In fairness, it should be said that much of what lovers of the older Britain regretted and regret had already been lost when she came to power. The Sixties changed the country’s culture far more radically than she did. The Seventies were a time of ruin, morosity, wildcat strikes everywhere and loathing. She picked the country up, shook it till its teeth rattled, kicked it in the seat of its pants, and set it on a new course. Richer but more vulgar; faster and more thrusting; more successful but more brutal.

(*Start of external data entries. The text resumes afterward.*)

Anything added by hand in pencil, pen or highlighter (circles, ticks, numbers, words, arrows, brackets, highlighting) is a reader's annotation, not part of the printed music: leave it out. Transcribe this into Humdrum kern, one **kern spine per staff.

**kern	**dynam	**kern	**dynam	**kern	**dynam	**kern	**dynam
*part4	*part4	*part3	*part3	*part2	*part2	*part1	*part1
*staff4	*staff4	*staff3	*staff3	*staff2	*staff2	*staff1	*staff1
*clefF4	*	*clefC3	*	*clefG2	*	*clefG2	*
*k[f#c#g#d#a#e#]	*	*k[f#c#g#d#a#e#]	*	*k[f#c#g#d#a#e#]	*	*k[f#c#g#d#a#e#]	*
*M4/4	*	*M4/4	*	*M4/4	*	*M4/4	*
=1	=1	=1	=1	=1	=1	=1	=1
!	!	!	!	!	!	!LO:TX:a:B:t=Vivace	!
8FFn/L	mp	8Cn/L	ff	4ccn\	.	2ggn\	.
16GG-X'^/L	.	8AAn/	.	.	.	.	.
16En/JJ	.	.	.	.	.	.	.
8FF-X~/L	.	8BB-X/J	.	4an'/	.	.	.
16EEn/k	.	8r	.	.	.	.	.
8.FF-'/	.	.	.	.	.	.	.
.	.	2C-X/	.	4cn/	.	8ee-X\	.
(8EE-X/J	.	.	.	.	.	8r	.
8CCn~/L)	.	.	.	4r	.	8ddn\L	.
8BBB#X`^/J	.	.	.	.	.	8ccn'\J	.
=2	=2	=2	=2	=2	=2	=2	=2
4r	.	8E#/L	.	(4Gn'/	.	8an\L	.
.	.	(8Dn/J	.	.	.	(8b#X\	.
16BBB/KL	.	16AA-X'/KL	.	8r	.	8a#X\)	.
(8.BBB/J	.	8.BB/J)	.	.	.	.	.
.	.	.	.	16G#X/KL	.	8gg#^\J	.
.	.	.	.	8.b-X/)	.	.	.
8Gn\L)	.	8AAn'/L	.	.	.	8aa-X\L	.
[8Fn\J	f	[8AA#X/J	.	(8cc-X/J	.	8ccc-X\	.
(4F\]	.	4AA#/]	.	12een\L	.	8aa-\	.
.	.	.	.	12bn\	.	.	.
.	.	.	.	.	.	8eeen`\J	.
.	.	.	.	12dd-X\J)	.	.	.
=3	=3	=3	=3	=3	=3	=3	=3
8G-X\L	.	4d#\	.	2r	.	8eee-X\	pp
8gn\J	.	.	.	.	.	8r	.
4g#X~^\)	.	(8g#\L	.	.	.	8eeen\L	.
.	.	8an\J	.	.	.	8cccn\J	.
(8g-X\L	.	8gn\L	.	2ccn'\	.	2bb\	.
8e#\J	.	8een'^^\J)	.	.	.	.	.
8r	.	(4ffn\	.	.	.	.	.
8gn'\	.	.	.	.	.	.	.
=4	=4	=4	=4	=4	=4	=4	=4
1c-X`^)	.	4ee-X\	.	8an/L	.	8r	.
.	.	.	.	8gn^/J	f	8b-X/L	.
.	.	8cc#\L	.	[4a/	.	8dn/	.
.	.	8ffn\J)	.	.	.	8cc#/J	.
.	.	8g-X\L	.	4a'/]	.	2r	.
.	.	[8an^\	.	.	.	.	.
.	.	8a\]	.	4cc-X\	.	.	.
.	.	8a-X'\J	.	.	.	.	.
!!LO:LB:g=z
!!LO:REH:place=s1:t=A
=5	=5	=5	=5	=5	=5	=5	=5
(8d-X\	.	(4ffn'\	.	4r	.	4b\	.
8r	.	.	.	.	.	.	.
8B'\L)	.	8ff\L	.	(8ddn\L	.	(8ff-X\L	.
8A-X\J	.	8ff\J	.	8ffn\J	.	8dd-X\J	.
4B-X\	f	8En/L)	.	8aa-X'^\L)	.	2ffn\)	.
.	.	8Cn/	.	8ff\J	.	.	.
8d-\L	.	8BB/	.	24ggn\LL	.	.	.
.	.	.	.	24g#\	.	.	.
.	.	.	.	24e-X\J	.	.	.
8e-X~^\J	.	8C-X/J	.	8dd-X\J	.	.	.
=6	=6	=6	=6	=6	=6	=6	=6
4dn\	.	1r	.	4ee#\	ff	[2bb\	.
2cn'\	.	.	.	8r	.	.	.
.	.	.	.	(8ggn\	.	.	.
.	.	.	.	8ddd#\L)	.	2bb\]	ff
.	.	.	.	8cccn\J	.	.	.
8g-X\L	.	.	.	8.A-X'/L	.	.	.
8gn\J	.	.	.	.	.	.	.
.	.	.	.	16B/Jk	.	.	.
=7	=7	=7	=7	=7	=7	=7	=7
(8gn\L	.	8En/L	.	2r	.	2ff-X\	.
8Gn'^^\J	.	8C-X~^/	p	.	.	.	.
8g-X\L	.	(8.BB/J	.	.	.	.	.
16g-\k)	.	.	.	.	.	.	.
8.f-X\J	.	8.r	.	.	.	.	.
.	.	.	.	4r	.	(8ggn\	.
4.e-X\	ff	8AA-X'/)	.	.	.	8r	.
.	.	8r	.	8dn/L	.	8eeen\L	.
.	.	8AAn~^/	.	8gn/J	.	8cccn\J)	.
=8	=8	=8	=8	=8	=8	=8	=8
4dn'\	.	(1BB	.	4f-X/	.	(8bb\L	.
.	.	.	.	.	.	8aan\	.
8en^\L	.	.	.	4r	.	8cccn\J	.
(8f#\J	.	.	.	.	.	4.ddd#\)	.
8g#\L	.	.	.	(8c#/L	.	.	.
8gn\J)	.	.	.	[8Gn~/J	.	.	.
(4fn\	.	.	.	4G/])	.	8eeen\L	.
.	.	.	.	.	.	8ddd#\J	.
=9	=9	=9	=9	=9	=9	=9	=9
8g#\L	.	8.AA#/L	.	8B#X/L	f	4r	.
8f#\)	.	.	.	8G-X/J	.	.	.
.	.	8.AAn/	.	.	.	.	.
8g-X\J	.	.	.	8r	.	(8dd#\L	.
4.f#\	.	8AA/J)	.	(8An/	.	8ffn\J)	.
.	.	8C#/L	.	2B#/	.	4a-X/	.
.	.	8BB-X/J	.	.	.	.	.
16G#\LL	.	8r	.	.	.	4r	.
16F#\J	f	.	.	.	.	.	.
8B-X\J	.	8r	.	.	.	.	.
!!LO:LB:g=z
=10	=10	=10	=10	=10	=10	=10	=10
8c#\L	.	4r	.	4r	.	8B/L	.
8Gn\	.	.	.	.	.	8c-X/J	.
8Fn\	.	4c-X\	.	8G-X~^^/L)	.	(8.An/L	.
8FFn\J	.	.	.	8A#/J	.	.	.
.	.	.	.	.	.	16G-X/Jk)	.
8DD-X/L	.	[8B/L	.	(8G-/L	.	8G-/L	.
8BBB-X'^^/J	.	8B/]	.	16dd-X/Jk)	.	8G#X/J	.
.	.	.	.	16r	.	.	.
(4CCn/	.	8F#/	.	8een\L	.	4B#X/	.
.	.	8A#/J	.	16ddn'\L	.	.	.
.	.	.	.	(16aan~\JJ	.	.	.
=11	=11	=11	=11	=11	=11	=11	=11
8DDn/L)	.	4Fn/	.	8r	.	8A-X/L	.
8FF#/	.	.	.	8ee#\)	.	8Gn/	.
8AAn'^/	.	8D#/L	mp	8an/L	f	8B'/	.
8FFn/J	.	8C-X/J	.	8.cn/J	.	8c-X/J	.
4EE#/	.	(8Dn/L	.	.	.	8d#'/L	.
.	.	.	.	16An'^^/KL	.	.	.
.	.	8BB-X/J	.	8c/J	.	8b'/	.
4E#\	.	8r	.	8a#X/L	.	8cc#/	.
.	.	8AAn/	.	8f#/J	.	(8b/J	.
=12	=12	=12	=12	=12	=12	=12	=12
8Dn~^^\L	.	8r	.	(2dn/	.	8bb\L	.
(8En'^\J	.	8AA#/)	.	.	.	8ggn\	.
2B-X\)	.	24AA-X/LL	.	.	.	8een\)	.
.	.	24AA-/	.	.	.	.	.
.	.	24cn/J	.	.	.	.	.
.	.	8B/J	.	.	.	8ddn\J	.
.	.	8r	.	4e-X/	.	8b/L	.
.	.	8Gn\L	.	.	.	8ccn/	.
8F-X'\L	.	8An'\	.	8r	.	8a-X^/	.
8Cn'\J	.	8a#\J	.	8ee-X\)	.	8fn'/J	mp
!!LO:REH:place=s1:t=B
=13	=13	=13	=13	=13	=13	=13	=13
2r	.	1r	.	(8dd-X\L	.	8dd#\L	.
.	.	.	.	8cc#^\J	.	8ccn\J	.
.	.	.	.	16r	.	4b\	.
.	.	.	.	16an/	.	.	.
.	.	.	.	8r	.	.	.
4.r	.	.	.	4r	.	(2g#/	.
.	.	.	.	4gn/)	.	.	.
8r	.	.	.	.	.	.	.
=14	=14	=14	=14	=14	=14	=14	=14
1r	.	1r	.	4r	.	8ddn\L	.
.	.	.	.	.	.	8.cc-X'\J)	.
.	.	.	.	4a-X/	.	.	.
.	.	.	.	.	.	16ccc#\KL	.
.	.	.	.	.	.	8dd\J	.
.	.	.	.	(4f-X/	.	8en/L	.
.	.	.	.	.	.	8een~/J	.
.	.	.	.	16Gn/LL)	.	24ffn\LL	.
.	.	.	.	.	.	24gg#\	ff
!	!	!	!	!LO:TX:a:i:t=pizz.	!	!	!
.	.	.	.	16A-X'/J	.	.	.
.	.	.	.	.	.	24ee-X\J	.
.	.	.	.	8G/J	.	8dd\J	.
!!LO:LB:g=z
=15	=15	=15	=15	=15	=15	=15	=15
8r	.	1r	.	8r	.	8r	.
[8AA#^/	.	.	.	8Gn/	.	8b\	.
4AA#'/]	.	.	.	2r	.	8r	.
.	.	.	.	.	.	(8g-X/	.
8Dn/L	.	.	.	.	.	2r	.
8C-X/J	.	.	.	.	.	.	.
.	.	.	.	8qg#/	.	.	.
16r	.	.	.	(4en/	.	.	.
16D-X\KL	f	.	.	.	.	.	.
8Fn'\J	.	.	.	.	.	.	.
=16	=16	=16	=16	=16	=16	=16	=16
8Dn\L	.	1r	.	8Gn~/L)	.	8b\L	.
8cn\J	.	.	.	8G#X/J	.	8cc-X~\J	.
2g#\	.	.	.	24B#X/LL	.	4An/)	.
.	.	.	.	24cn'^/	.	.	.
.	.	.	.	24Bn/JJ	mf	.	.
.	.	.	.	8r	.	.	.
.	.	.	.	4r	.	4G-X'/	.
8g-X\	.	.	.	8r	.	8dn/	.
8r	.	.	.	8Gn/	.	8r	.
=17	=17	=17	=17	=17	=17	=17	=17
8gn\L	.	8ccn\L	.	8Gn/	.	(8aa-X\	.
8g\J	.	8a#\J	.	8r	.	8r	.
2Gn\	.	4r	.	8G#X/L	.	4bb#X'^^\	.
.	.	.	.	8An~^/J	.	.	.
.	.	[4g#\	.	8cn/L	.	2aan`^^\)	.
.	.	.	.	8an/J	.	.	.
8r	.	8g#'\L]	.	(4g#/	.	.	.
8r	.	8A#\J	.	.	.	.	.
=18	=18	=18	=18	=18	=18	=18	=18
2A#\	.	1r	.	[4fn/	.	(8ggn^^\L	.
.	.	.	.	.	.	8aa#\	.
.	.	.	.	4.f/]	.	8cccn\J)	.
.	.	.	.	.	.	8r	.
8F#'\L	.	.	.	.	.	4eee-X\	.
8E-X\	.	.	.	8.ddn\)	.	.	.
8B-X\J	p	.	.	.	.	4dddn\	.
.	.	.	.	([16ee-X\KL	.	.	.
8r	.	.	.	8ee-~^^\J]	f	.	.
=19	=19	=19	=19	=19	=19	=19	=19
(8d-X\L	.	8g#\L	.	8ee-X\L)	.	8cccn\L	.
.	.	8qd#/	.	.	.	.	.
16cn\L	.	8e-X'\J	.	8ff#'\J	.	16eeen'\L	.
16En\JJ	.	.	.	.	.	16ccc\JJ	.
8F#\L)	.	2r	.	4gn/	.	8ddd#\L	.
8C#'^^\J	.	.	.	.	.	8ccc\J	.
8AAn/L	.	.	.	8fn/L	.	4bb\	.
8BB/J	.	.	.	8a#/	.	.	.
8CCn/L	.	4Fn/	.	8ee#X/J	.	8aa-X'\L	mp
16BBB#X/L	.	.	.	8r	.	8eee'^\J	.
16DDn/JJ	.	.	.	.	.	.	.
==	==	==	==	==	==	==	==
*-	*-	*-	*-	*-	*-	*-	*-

I grew up in the older Britain, which I loved. But by 1974 that had disappeared, at least in public discourse. (In private it still lives on, in small towns and villages, at least wherever cottages do not have vast shiny BMWs parked outside.) My feelings toward the new Britain (now known as the You Kay) are ambiguous. As are those toward that strong, often harsh, often charming, intelligent woman. Her last pictures show the narrow, suspicious, angry eyes of Alzheimer’s, which I’ve seen close up in real life, and which I wouldn’t wish on my worst enemy. Someone tweeted furiously, ‘Iron Lady, Rust in Peace.’ She did not initiate but completed the change in her country. She did a mighty if controversial job. She deserves her rest.